Stored data entries
· · · · · · ·
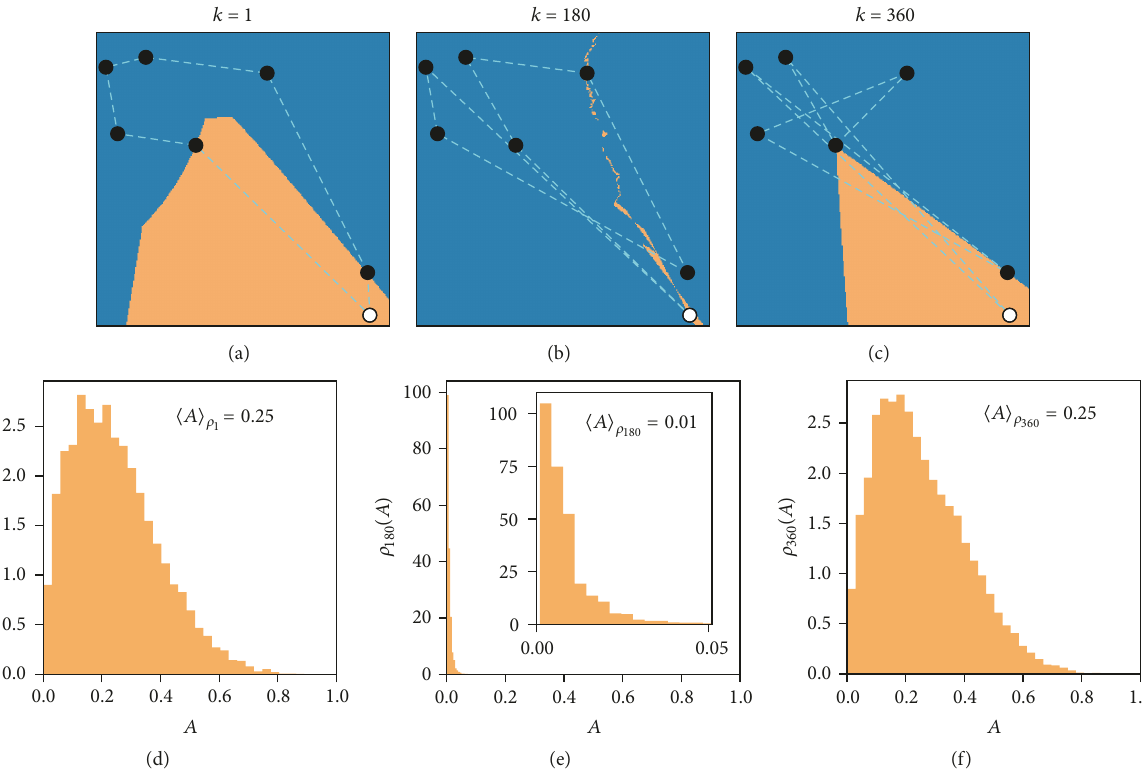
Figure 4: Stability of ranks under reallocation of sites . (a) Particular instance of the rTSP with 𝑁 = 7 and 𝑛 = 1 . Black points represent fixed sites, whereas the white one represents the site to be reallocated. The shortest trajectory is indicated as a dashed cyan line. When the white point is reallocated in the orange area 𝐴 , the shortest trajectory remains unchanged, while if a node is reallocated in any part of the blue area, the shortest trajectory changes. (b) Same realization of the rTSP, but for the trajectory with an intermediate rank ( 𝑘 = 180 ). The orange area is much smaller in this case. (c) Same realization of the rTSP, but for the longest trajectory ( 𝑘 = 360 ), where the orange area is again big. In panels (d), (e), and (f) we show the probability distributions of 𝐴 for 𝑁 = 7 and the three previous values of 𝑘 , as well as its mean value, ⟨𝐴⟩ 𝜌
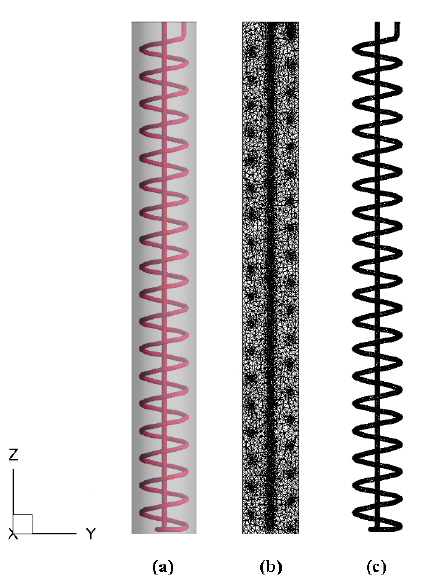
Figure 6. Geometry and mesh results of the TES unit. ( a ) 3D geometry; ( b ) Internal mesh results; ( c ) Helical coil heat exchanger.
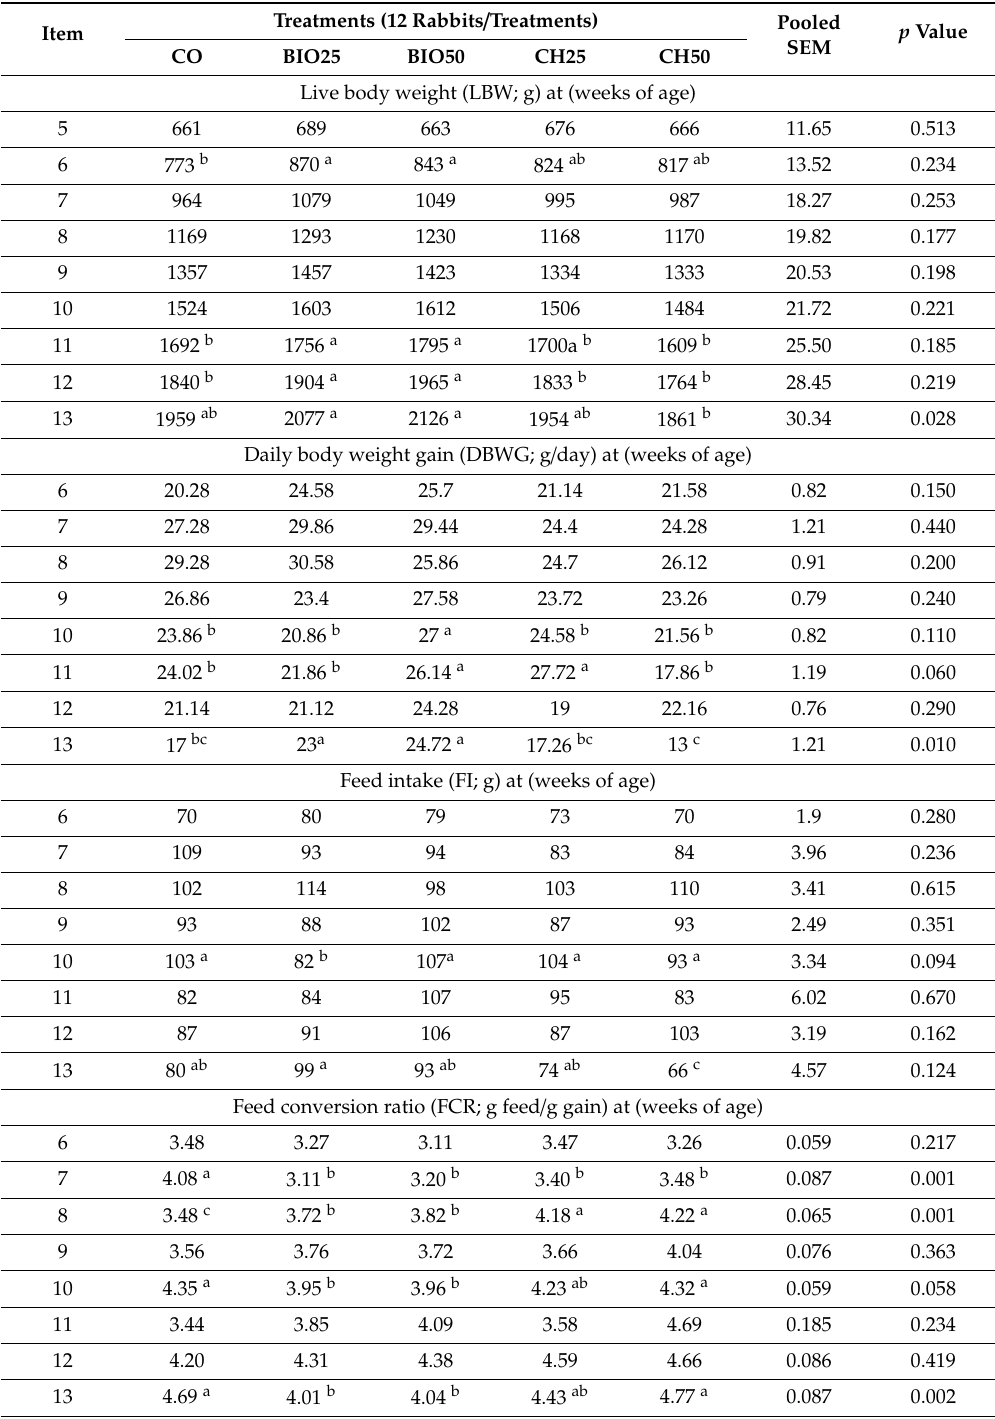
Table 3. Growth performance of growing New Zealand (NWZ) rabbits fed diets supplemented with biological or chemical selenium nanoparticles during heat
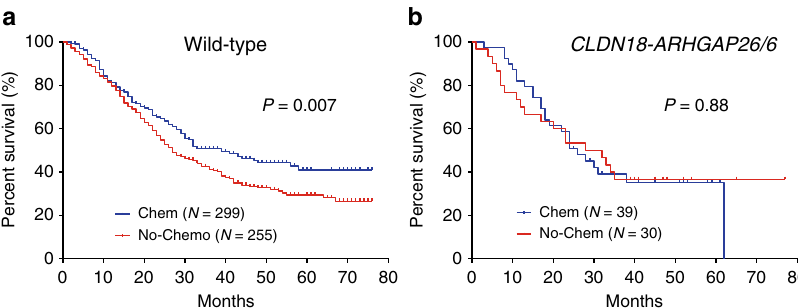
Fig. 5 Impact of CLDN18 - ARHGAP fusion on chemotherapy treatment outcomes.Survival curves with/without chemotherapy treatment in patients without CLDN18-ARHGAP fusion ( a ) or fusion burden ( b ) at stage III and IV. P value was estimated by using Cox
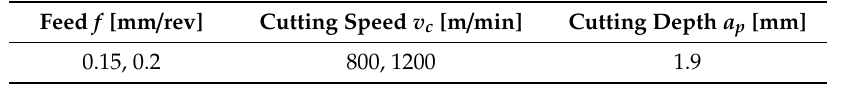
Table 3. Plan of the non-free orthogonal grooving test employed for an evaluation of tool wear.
· · · · · · ·
All of the lines above should be copied exactly, apart from the pictures.

**Exercise solution:**
Figure 4: Stability of ranks under reallocation of sites . (a) Particular instance of the rTSP with 𝑁 = 7 and 𝑛 = 1 . Black points represent fixed sites, whereas the white one represents the site to be reallocated. The shortest trajectory is indicated as a dashed cyan line. When the white point is reallocated in the orange area 𝐴 , the shortest trajectory remains unchanged, while if a node is reallocated in any part of the blue area, the shortest trajectory changes. (b) Same realization of the rTSP, but for the trajectory with an intermediate rank ( 𝑘 = 180 ). The orange area is much smaller in this case. (c) Same realization of the rTSP, but for the longest trajectory ( 𝑘 = 360 ), where the orange area is again big. In panels (d), (e), and (f) we show the probability distributions of 𝐴 for 𝑁 = 7 and the three previous values of 𝑘 , as well as its mean value, ⟨𝐴⟩ 𝜌
Figure 6. Geometry and mesh results of the TES unit. ( a ) 3D geometry; ( b ) Internal mesh results; ( c ) Helical coil heat exchanger.
Table 3. Growth performance of growing New Zealand (NWZ) rabbits fed diets supplemented with biological or chemical selenium nanoparticles during heat
Fig. 5 Impact of CLDN18 - ARHGAP fusion on chemotherapy treatment outcomes.Survival curves with/without chemotherapy treatment in patients without CLDN18-ARHGAP fusion ( a ) or fusion burden ( b ) at stage III and IV. P value was estimated by using Cox
Table 3. Plan of the non-free orthogonal grooving test employed for an evaluation of tool wear.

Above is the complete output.